Today has been difficult. Last night I got back from Coventry just in time to put my son to bed, which was really nice; I wasn’t expecting to spend time with him awake until Friday morning. So I went to bed happy.
Then the alarm went off at 6am and things got steadily worse.
Early start, long train journey, client meeting, more trains, London Underground, more client meetings, more underground, you get the picture.
Apart from it being a dreary kind of traveling and client meeting day, all was going well until the underground. I always look forward to journeys that take me through King’s Cross; the announcement never fails to raise a small amount of childish amusement when it says “Alight for the Royal National Institute For The Blind”. Without fail, I think to myself “Why would the blind need a light? They are blind”. This is both predictable and childish at best, but these little things keep us from the edge of sanity (although which side of the edge I am not quite sure).
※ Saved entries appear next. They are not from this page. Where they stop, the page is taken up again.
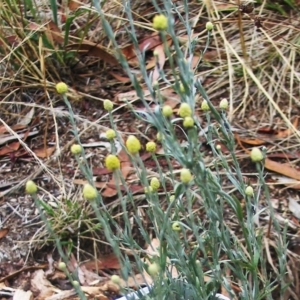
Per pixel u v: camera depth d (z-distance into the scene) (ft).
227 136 2.33
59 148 3.96
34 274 3.42
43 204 3.53
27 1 4.40
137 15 4.58
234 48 4.46
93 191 2.06
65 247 3.51
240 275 2.45
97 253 3.48
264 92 3.81
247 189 2.36
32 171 3.91
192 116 2.10
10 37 4.35
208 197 2.28
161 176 2.46
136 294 2.57
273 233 3.37
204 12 4.71
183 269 2.41
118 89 4.37
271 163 3.74
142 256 3.36
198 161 2.12
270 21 4.51
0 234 3.60
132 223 3.52
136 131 4.05
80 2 4.48
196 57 4.47
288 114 4.05
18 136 3.96
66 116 4.19
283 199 3.59
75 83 4.45
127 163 3.80
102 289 3.31
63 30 4.66
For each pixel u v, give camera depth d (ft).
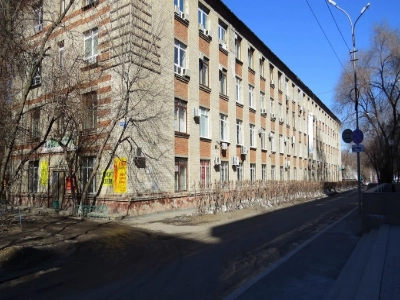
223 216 49.49
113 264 24.11
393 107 95.14
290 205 70.08
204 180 68.90
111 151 51.21
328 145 200.13
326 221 45.01
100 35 54.60
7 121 36.47
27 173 65.87
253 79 95.96
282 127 118.42
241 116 87.04
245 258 25.17
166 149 57.57
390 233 29.22
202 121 69.82
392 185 71.05
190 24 66.74
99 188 52.47
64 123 49.73
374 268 18.70
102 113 52.54
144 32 53.67
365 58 98.22
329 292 16.97
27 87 36.50
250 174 90.17
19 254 24.20
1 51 34.68
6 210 47.88
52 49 54.13
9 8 34.83
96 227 40.63
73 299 16.88
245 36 91.86
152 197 53.78
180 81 62.95
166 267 22.88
But today things were different. Today it said “Depart for the Royal National Institute For Blind People”. This crushed the little gem of joy that was building inside me, the light at the end of today’s tunnel. I know the blind probably don’t appreciate the odd snigger that might be audible to people with a heightened sense of hearing, but is this really necessary? I hate to join the “political correctness gone mad” brigade, but this really is one of those moments.
The other joy crusher came when I went to find an hotel. I have had a busy week and managed to book Monday’s hotel in advance, but I just couldn’t find the time for today; this was my first mistake. The training session I am running tomorrow is near King’s Cross so I thought I would just walk into a hotel and grab a room; this was my second mistake.
It turns out that hotels in London are pretty well booked out during the week, and after walking around the King’s Cross and Euston Station area for over an hour and popping into no less then seven hotels, the reply of “I am sorry, we are fully booked” was wearing a little thin. I eventually found a rather dreary little place (well, it ain’t that little actually) that on the surface looked okay, decked out as it was in the Art Deco style. Unfortunately it doesn’t look to have been decorated in the last 20 years. The Tavistock Hotel is cheap, but not overly cheerful.
At first I though my room was nice and quiet being on the seventh floor, but the walls are thin and noise from other rooms is beginning to encroach.
In more belly button related news, even though today was a shirt-wearing day, I have managed to accumulate a tiny morsel of navel lint. I might not get a picture of this one as it will get lost among (or more likely attached to) the other specimens of belly button fluff in my jar. I knew I should have bought my camera.
For posterity, today’s lint is approximately 4mm in length and painfully thin. As a departure from the usual blue/grey this is an odd beige colour which might indicate that the fluff mostly came from the light brown cords I was wearing today rather then the blue shirt (yes, I was dressed like a geography teacher).